### EXERCISE REQUIREMENTS
Below are some entries; reproduce them exactly and leave every picture out.

Pose landmark coordinates
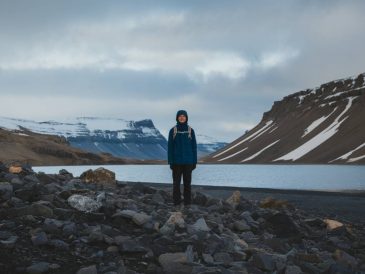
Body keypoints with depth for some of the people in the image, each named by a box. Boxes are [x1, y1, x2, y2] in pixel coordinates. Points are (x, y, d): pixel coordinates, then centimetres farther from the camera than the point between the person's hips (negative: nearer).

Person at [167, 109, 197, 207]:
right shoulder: (173, 130, -1)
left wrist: (194, 161, 0)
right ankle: (176, 202, 10)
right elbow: (170, 147, 0)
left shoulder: (190, 130, 2)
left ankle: (187, 202, 13)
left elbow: (194, 146, 4)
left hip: (188, 161, 1)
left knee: (187, 182, 6)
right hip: (176, 161, -1)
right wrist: (170, 161, -5)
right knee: (176, 182, 4)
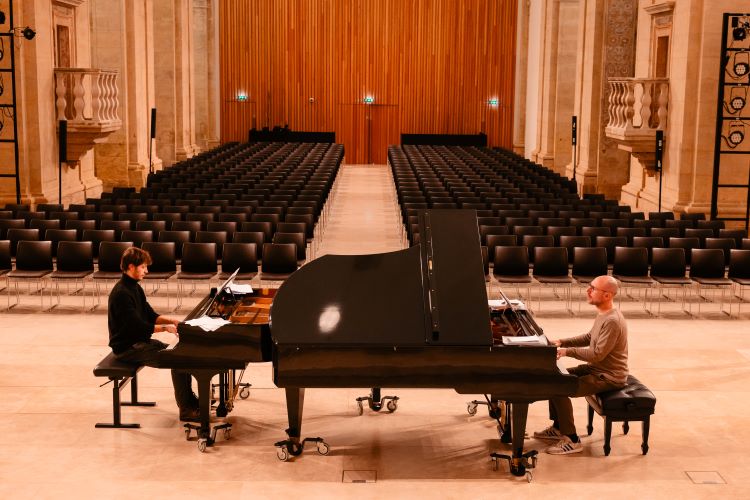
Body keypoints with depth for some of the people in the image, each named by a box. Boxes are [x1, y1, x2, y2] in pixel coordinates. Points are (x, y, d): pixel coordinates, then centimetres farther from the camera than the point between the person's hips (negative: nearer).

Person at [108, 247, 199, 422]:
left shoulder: (134, 288, 10)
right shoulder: (121, 293, -21)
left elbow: (150, 315, 15)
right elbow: (138, 326, -24)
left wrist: (172, 320, -1)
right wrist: (166, 328, -19)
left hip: (139, 341, 10)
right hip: (127, 348, -10)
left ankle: (190, 400, 9)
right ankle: (186, 410, -11)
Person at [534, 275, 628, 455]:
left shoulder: (612, 321, -26)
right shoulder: (603, 315, 6)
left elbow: (597, 354, -28)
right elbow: (589, 338, 20)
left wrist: (568, 351, -20)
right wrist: (563, 342, 10)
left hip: (609, 377, -10)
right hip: (597, 368, 10)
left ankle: (572, 441, -8)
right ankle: (558, 428, 22)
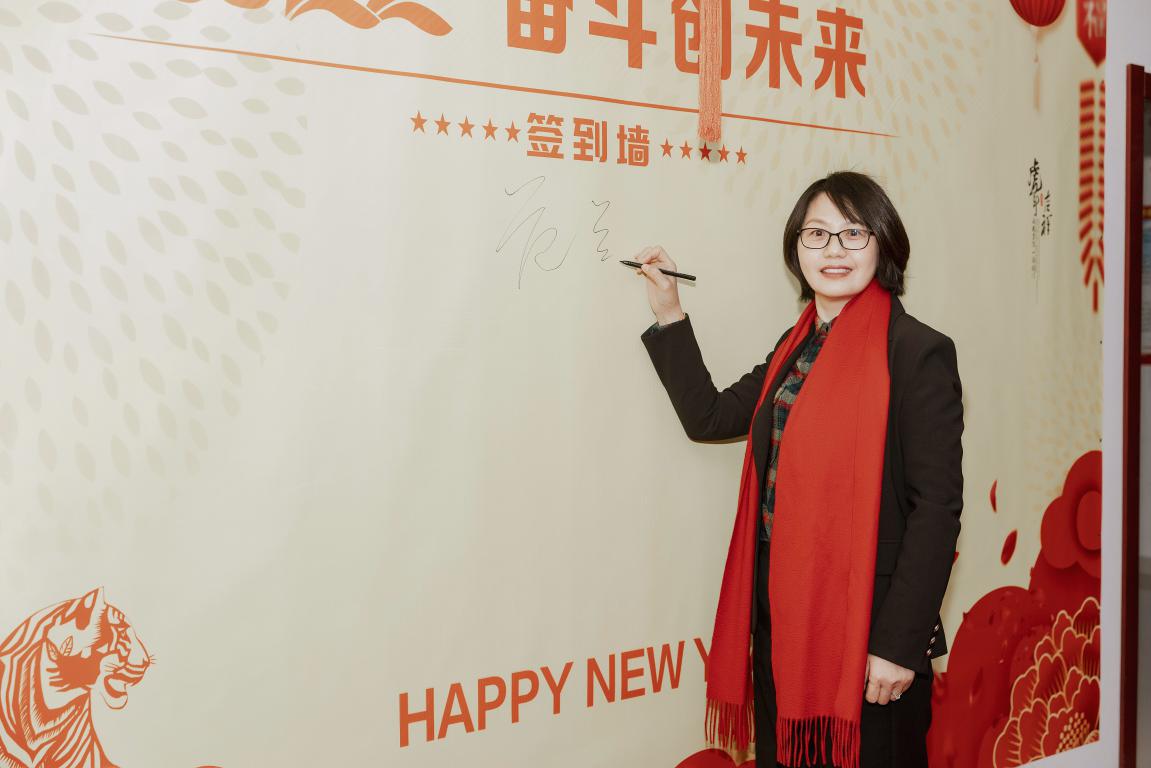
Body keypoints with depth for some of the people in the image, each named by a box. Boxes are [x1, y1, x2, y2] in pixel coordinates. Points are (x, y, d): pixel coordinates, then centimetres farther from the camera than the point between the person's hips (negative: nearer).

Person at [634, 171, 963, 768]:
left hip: (864, 628, -7)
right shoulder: (796, 345, 10)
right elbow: (709, 416, 12)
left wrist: (899, 644, -17)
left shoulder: (918, 353, -13)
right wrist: (668, 313, 9)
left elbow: (937, 507, -15)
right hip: (779, 614, 7)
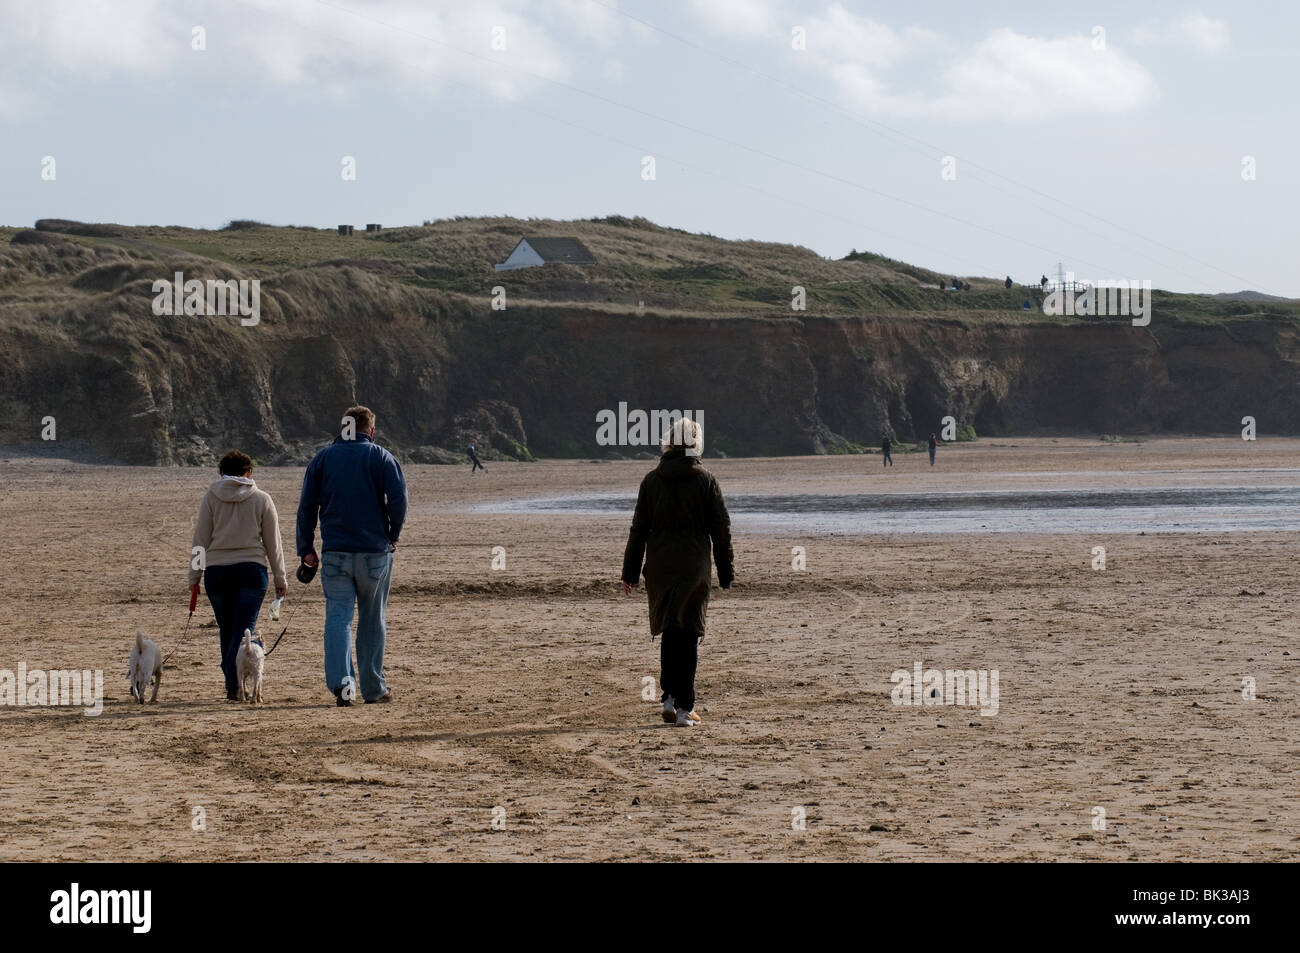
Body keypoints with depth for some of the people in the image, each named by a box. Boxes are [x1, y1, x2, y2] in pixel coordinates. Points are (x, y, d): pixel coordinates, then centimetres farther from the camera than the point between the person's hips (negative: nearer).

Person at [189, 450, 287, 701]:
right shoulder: (262, 499, 4)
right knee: (244, 629, -5)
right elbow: (273, 544, 6)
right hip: (251, 569, -1)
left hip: (217, 571, 1)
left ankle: (232, 682, 17)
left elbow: (201, 540, 2)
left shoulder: (211, 497, 3)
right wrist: (280, 579, 14)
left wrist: (194, 577, 7)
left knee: (227, 630, 13)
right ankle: (235, 686, -21)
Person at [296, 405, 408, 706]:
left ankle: (342, 683, -21)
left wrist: (306, 548, 7)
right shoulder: (381, 458, 0)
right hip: (375, 552, -1)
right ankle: (373, 687, 16)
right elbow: (398, 499, -10)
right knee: (372, 621, 11)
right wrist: (393, 535, 6)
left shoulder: (322, 459, 7)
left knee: (337, 617, -3)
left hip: (335, 553, 1)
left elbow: (306, 506, 3)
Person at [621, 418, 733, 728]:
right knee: (688, 635, 2)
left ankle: (670, 699, 9)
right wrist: (726, 572, 8)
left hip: (660, 566, 2)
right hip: (694, 568, -2)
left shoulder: (652, 480, 1)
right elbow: (721, 529, 0)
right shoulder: (705, 481, -3)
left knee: (669, 632, 16)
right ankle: (684, 708, -2)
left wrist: (630, 573, 9)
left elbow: (639, 529, 3)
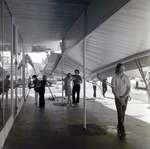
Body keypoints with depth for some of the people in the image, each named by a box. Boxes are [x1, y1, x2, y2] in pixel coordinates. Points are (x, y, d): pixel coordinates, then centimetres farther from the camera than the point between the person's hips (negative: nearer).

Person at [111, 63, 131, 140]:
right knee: (120, 114, -7)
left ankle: (119, 128, 26)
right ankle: (122, 132, -5)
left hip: (125, 97, 3)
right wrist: (119, 99, -14)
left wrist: (123, 97, -11)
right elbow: (113, 90, -8)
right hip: (118, 97, -3)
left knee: (123, 114, 7)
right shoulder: (114, 78, -6)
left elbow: (129, 88, 0)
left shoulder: (126, 77, 2)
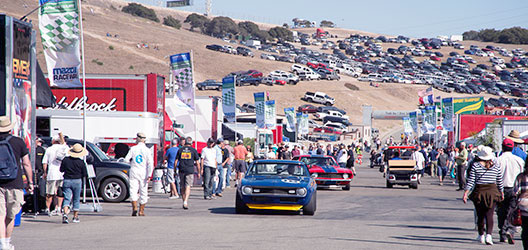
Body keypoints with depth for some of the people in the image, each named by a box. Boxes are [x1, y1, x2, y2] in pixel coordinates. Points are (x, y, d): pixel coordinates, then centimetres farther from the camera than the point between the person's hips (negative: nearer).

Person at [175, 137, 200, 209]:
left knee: (183, 187, 12)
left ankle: (185, 202, 17)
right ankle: (185, 201, -24)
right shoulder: (193, 150, 3)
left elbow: (176, 161, 6)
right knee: (188, 187, -6)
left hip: (181, 170, 2)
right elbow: (197, 162, 2)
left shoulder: (180, 150, 8)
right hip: (190, 171, -2)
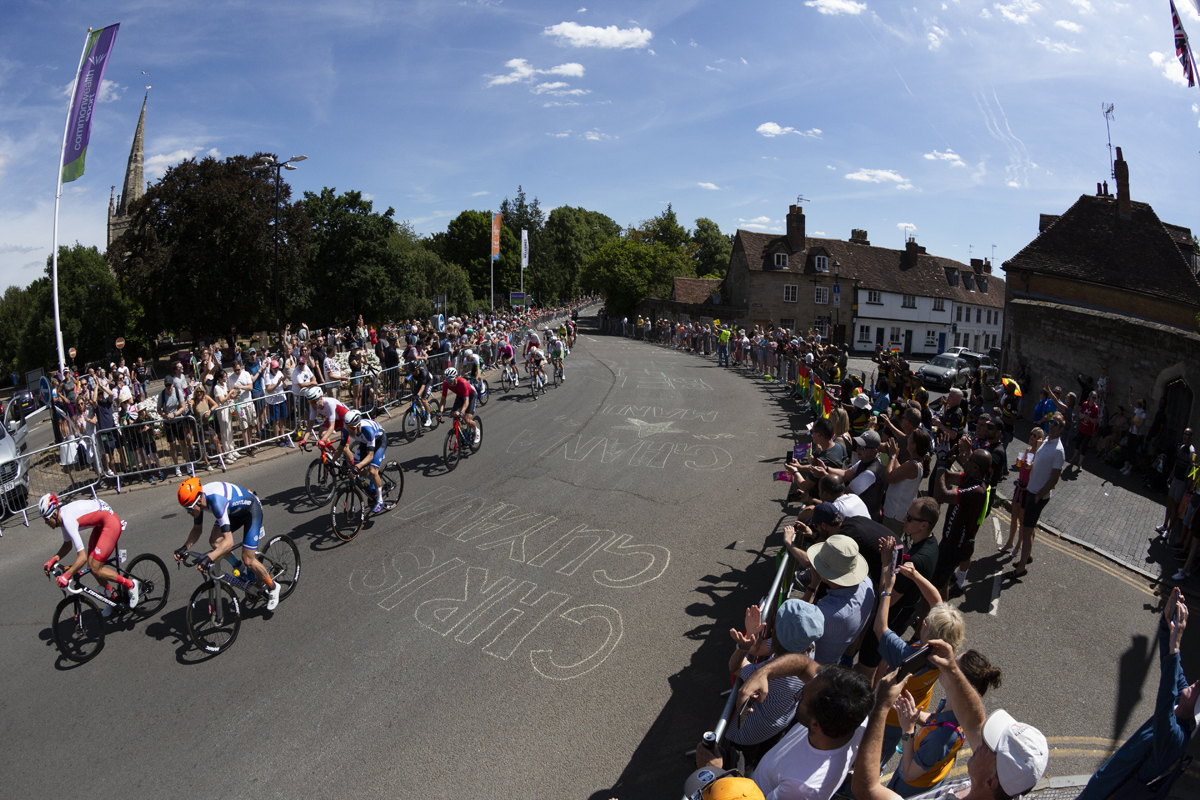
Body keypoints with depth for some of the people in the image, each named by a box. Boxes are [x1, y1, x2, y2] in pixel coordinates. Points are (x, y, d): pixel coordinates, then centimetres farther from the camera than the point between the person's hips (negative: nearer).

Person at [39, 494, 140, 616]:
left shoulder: (68, 519, -26)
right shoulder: (62, 516, 1)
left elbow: (82, 557, -29)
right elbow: (67, 545, 17)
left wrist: (65, 576, -26)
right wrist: (52, 561, 4)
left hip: (111, 523, -10)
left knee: (95, 569, -10)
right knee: (91, 565, 10)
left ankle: (131, 585, 4)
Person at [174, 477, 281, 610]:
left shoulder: (216, 501, -40)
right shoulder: (197, 498, -15)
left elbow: (229, 541, -42)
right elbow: (197, 529, 2)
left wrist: (208, 559, -50)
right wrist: (184, 548, -14)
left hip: (251, 511, -8)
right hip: (234, 511, 8)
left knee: (248, 560, -11)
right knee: (214, 542, -12)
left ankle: (273, 588, 12)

### WRITTEN RESPONSE
Body keypoints with depth for some of the people in the image, each named by a box. Boxes are [x1, y1, x2, y2] in pixel coordinates. Points are (x, y, d): pixel coordinates, then centimetres farther from the camera than the point between the person's hips (negative: nearer).

Person at [167, 109, 197, 207]:
right shoulder: (173, 130, -1)
left wrist: (194, 161, 0)
right ankle: (176, 202, 10)
right elbow: (170, 147, 0)
left shoulder: (190, 130, 2)
left ankle: (187, 202, 13)
left elbow: (194, 146, 4)
left hip: (188, 161, 1)
left knee: (187, 182, 6)
right hip: (176, 161, -1)
right wrist: (170, 161, -5)
right knee: (176, 182, 4)
Body keypoints with depth for some of the people in the image, each named by a box. Boxes are [x1, y1, x2, y2] in pixel coordinates. Points are (x, y, d): pixel coordinates, then centimetres farther from the camera than the point between the person's hips (negative: nearer).

Person at [108, 247, 199, 422]:
left shoulder: (134, 288, 10)
right shoulder: (121, 293, -21)
left elbow: (150, 315, 15)
right elbow: (138, 326, -24)
left wrist: (172, 320, -1)
right wrist: (166, 328, -19)
left hip: (139, 341, 10)
right hip: (127, 348, -10)
left ankle: (190, 400, 9)
right ankle: (186, 410, -11)
Person at [534, 275, 628, 455]:
left shoulder: (612, 321, -26)
right shoulder: (603, 315, 6)
left elbow: (597, 354, -28)
right elbow: (589, 338, 20)
left wrist: (568, 351, -20)
right wrist: (563, 342, 10)
left hip: (609, 377, -10)
right hip: (597, 368, 10)
left ankle: (572, 441, -8)
right ankle: (558, 428, 22)
Body keypoints with depth for some of the people in the image, each named by a box. Boxes are [x1, y1, x2, y2] in pixel coordinates. Points are (x, y, d): pixel coordinates, then centimetres farther from the camera than the point between the person's hips (negative: nearer).

Person at [634, 171, 963, 768]:
left hip: (864, 628, -7)
right shoulder: (796, 345, 10)
right elbow: (709, 416, 12)
left wrist: (899, 644, -17)
left shoulder: (918, 353, -13)
right wrist: (668, 313, 9)
left elbow: (937, 507, -15)
right hip: (779, 614, 7)
Body keypoints with depth for some of the people in the image, each named by a box. Boxes are [x1, y1, x2, y2] in pixel coordinates. Points are (x, y, d): pixel coordinates, then centimetres farther from the camera than the point between the person's hips (negative: nearer).

Person at [189, 450, 287, 701]:
right shoulder: (262, 499, 4)
right knee: (244, 629, -5)
right elbow: (273, 544, 6)
right hip: (251, 569, -1)
left hip: (217, 571, 1)
left ankle: (232, 682, 17)
left elbow: (201, 540, 2)
left shoulder: (211, 497, 3)
right wrist: (280, 579, 14)
left wrist: (194, 577, 7)
left knee: (227, 630, 13)
right ankle: (235, 686, -21)
Person at [296, 405, 408, 706]:
left ankle: (342, 683, -21)
left wrist: (306, 548, 7)
right shoulder: (381, 458, 0)
right hip: (375, 552, -1)
right ankle: (373, 687, 16)
right elbow: (398, 499, -10)
right knee: (372, 621, 11)
right wrist: (393, 535, 6)
left shoulder: (322, 459, 7)
left knee: (337, 617, -3)
left hip: (335, 553, 1)
left elbow: (306, 506, 3)
Person at [621, 418, 733, 728]:
right knee: (688, 635, 2)
left ankle: (670, 699, 9)
right wrist: (726, 572, 8)
left hip: (660, 566, 2)
right hip: (694, 568, -2)
left shoulder: (652, 480, 1)
right elbow: (721, 529, 0)
right shoulder: (705, 481, -3)
left knee: (669, 632, 16)
right ankle: (684, 708, -2)
left wrist: (630, 573, 9)
left elbow: (639, 529, 3)
Body keypoints with depth for some of the people in the image, each named by a box. Boxes are [x1, y1, x2, y2] in pixel coordinates. Points are (x, y, d): pixel coordinates, then centimetres farther from the camera than the point between the person's hips (negative: nearer).

Person at [111, 63, 131, 140]:
right knee: (120, 114, -7)
left ankle: (119, 128, 26)
right ankle: (122, 132, -5)
left hip: (125, 97, 3)
right wrist: (119, 99, -14)
left wrist: (123, 97, -11)
right elbow: (113, 90, -8)
right hip: (118, 97, -3)
left knee: (123, 114, 7)
right shoulder: (114, 78, -6)
left elbow: (129, 88, 0)
left shoulder: (126, 77, 2)
Body keypoints with depth for some of the people in the image, each named by a box. Boxes are [x1, y1, x2, y2] in pixel coordinates. Points are (x, y, d): pixel coordinates, then centimetres farther from the camera than the point between the person's hips (negative: nearer).

Person at [175, 137, 200, 209]:
left knee: (183, 187, 12)
left ankle: (185, 202, 17)
right ankle: (185, 201, -24)
right shoulder: (193, 150, 3)
left elbow: (176, 161, 6)
right knee: (188, 187, -6)
left hip: (181, 170, 2)
right elbow: (197, 162, 2)
left shoulder: (180, 150, 8)
right hip: (190, 171, -2)
Body keypoints with depth for some of the people in the image, each named by a box. Boxes are [x1, y1, x2, y2] in pixel coordinates. Points are (x, y, d): pixel coordinates, then centimetres farther from the camera than the point between the person's hips (negative: nearer).

Person at [39, 494, 140, 616]:
left shoulder: (68, 519, -26)
right shoulder: (62, 516, 1)
left elbow: (82, 557, -29)
right elbow: (67, 545, 17)
left wrist: (65, 576, -26)
right wrist: (52, 561, 4)
left hip: (111, 523, -10)
left knee: (95, 569, -10)
right knee: (91, 565, 10)
left ankle: (131, 585, 4)
Person at [174, 477, 281, 610]:
left shoulder: (216, 501, -40)
right shoulder: (197, 498, -15)
left elbow: (229, 541, -42)
right elbow: (197, 529, 2)
left wrist: (208, 559, -50)
right wrist: (184, 548, -14)
left hip: (251, 511, -8)
right hip: (234, 511, 8)
left knee: (248, 560, -11)
right knee: (214, 542, -12)
left ankle: (273, 588, 12)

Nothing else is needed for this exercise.